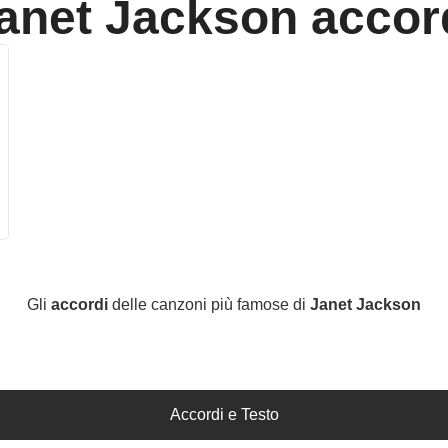
anet Jackson
accor
Gli
accordi
delle canzoni più famose di
Janet Jackson
Accordi e Testo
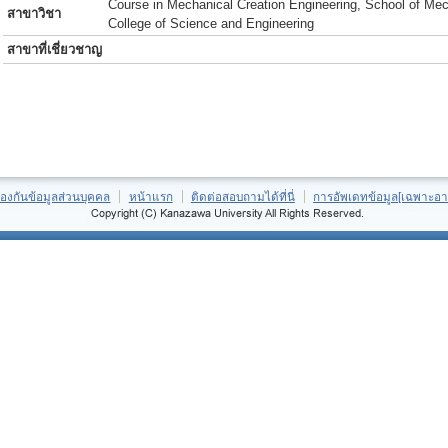
Course in Mechanical Creation Engineering, School of Mec
สาขาวิชา
College of Science and Engineering
สาขาที่เชี่ยวชาญ
้องกันข้อมูลส่วนบุคคล
หน้าแรก
ติดต่อสอบถามได้ที่นี่
การอัพเดทข้อมูล[เฉพาะอา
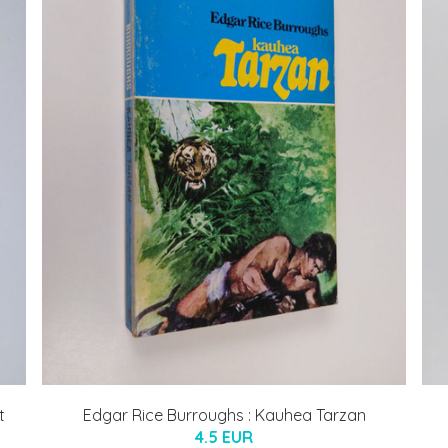
t
Edgar Rice Burroughs : Kauhea Tarzan
4.5 EUR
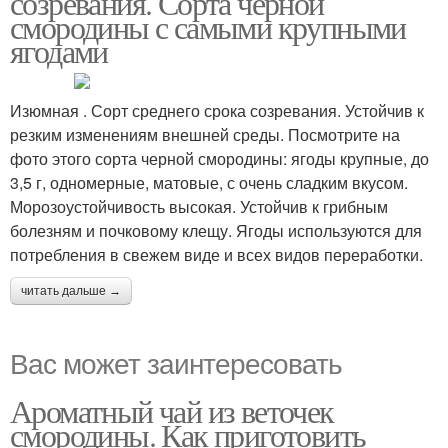
созревания. Сорта черной
смородины с самыми крупными
ягодами
Изюмная . Сорт среднего срока созревания. Устойчив к
резким изменениям внешней среды. Посмотрите на
фото этого сорта черной смородины: ягоды крупные, до
3,5 г, одномерные, матовые, с очень сладким вкусом.
Морозоустойчивость высокая. Устойчив к грибным
болезням и почковому клещу. Ягоды используются для
потребления в свежем виде и всех видов переработки.
читать дальше →
Вас может заинтересовать
Ароматный чай из веточек
смородины. Как приготовить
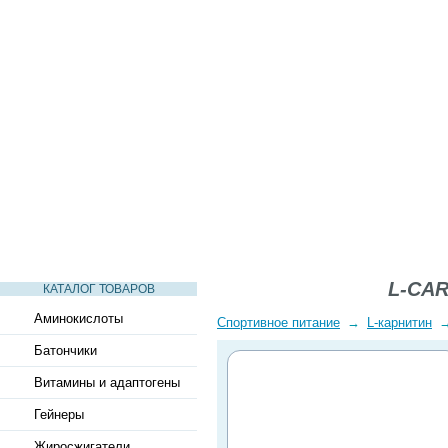
СТАТЬИ
ВИДЕО
СЛОВАРЬ
ВОПРОСЫ-ОТВЕТЫ
L-CAR
КАТАЛОГ ТОВАРОВ
Аминокислоты
Спортивное питание
→
L-карнитин
Батончики
Витамины и адаптогены
Гейнеры
Жиросжигатели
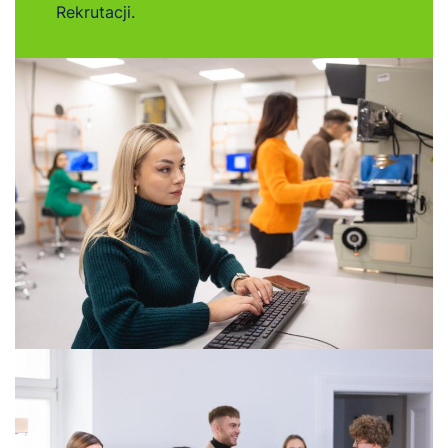
Rekrutacji.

**REQUIRED WORK:** Filter the data down to the lines that contain the string "Устойчив", and copy them.

**FINAL ANSWER:**
Изюмная . Сорт среднего срока созревания. Устойчив к
Морозоустойчивость высокая. Устойчив к грибным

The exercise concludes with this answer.